▶ **Supplied records**:
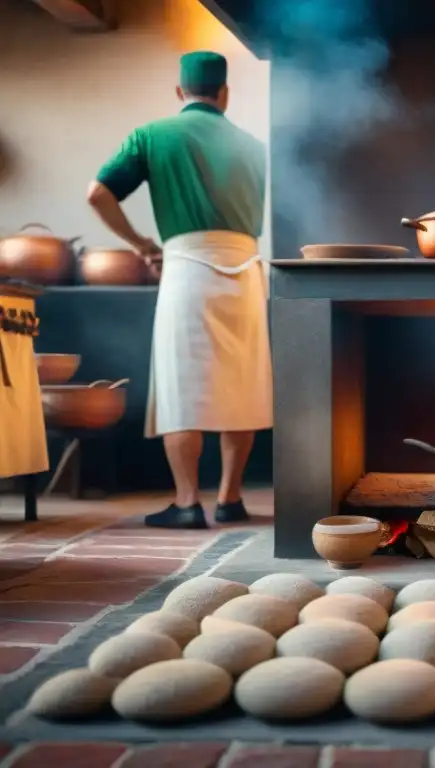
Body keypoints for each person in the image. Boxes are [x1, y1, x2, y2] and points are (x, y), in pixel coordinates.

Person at [86, 51, 272, 529]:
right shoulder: (254, 147)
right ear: (224, 94)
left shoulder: (153, 135)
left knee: (183, 386)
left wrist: (140, 243)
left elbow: (98, 193)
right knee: (242, 385)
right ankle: (231, 497)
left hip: (187, 267)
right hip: (247, 268)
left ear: (179, 92)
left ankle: (188, 501)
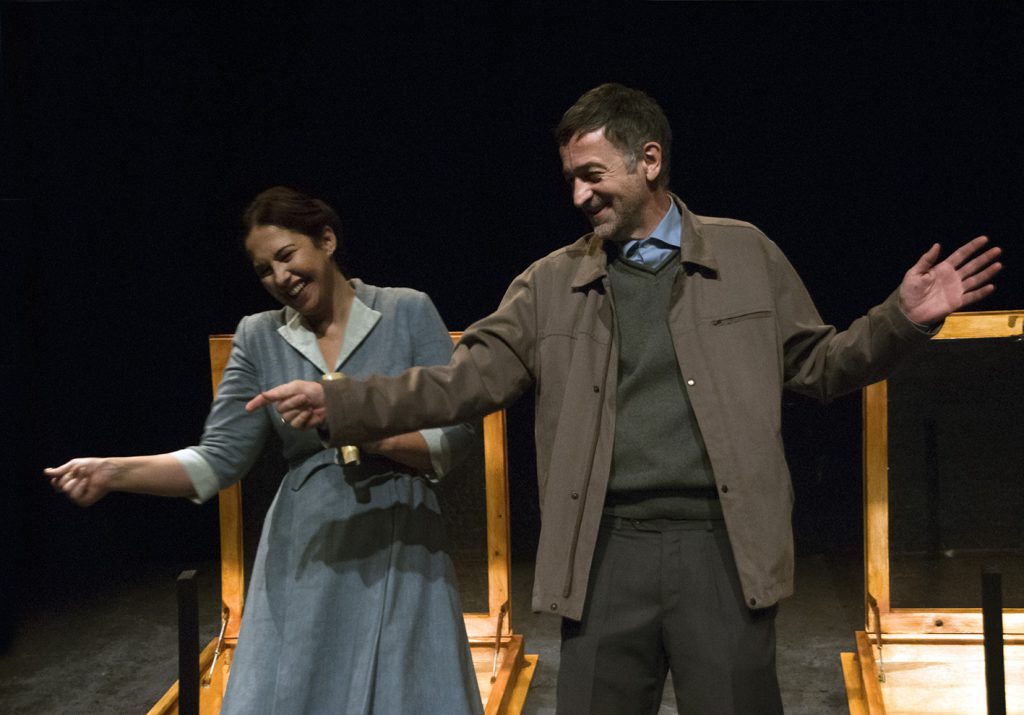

▶ **Task item**:
Please retype, exactly and only, the lines from the one holding "right shoulder: (254, 147)" to the end of the entries, both ends included, without any pictures.

▶ **Reply to the task**:
right shoulder: (254, 147)
right ear: (224, 94)
left shoulder: (153, 135)
left knee: (183, 386)
left wrist: (140, 243)
left elbow: (98, 193)
right knee: (242, 385)
right ankle: (231, 497)
left hip: (187, 267)
right hip: (247, 268)
left ear: (179, 92)
left ankle: (188, 501)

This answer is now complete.